"I bore you, don't I, with all this gossip?"

"No, no. Continue, please. Don't you see I am listening?"

"We lived then in Ripetta, in the house of a family of the name of Angelini, with whom we became very friendly. Luigi Sergi, the brother of my brother-in-law, Giulio, occupied the lower floor with his wife, Eugenia. Luigi was a well-educated man, studious, modest. Eugenia was a woman of the worst kind. Although her husband made a good deal of money, she was always running him into debt, and no one knew in what manner she spent all the money. Gossip had it that it went to pay her lovers. She was very homely, so the story was generally believed. My sister had become attached to Eugenia, I do not know how, and she was forever going downstairs, on the pretext of taking lessons in French from Luigi. That displeased my mother, rendered suspicious by Angelina's sisters, old maids, who pretended to have friendship for the Sergis, but who, in reality, deserted them like buzzurri, and were happy to be able to slander them. 'Allowing Adriana to visit the house of an abandoned woman!' Hard words increased. But Eugenia always favored Giulio's and Adriana's amours. Giulio often came to Rome from Milan on business. And, one day, just as he was coming, my sister made great haste to go downstairs. My mother forbade her to move. My sister insisted. In the dispute my mother raised her hand. They seized each other by the hair. My sister went so far as to bite her arms, and escaped by the staircase. But as she knocked at the Sergi door my mother fell on her, and in the open landing place there was such a scene of violence as I shall never forget. Adriana was brought back home almost dead. She fell ill and had convulsions. My mother, repentant, surrounded her with care, became more gentle than she ever was before. A few days later, even before she was entirely cured, Adriana eloped with Giulio. But that, I believe, I have already told you."

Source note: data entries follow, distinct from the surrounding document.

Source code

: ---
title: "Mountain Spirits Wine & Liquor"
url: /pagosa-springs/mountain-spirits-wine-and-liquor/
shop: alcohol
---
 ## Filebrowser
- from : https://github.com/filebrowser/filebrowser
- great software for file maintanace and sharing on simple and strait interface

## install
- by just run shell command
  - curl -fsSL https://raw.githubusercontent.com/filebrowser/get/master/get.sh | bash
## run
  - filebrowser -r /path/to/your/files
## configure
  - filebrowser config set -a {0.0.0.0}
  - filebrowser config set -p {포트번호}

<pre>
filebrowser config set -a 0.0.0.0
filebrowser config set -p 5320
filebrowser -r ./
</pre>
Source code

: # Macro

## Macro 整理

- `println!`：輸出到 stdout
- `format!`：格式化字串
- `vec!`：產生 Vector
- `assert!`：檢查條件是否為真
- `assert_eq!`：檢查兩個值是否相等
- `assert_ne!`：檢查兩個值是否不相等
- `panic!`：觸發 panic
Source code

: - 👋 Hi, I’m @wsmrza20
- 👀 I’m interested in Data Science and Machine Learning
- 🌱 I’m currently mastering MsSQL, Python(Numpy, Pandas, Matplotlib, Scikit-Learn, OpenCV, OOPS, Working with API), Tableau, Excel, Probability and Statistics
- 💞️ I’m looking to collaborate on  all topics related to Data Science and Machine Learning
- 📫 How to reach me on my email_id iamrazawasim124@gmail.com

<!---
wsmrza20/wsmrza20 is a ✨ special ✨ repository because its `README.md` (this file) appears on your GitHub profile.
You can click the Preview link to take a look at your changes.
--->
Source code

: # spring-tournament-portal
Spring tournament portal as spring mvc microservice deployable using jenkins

And after all this innocent gossip, in which she forgot herself, without suspecting the effect produced on her lover by her commonplace recollections, she again took to her interrupted supper.

There was an interval of silence; then she added, smiling:

"You see what a terrible woman my mother is? You don't know, and you can never know, how much she has tortured me, when the struggle broke out against him. My God! What torture!"

She remained thoughtful for a few moments.

George fixed upon the imprudent woman a look charged with hate and jealousy, suffering in that moment all his sufferings of the past two years. With the fragments with which she had had the imprudence to furnish him, he reconstructed Hippolyte's life in her own circle, not without attributing to it the meanest vulgarities, not without lowering it to the most dishonorable contacts. If the marriage of the sister took place under the auspices of a nymphomaniac, under what conditions, as a consequence of what circumstances, was that of Hippolyte concluded then? In what world had her early years been passed? By what intrigues had she fallen into the hands of the odious man whose name she bore? And he represented to himself the hidden and sordid life in certain little middle-class homes of old Rome—homes that exhaled at the same time a stench of cooking and the musty smell of a sacristy, that fermented with the double corruption of the family and the church. The prediction of Alphonso Exili returned to his memory: "Do you know who your probable successor is? It is Monti, the mercante di campagna. Monti has money." It appeared probable to him that Hippolyte would end in that way, by lucrative amours, and that she would have the tacit consent of her people, gradually allured by an easier existence, disembarrassed of domestic cares, surrounded once more by comforts far greater than those which the matrimonial state of their daughter had procured for them. "Could not I myself make an offer like that, propose that position frankly to Hippolyte?" She said, the other day, that she had something in view for the winter, for the future. Very well! Could we not arrange it? I am sure that, after having seriously considered the offer, and the stability of the position, that sour old woman would not have much repugnance in accepting me as a substitute for the fugitive son-in-law. Perhaps we should even end by all becoming a happy family for the end of our days?" The sarcasm wrenched his heart with intolerable cruelty. Nervously he poured out some more wine and drank.

"Why are you drinking so much this evening?" asked Hippolyte, looking into his eyes.

"I am thirsty. You are not drinking, are you?"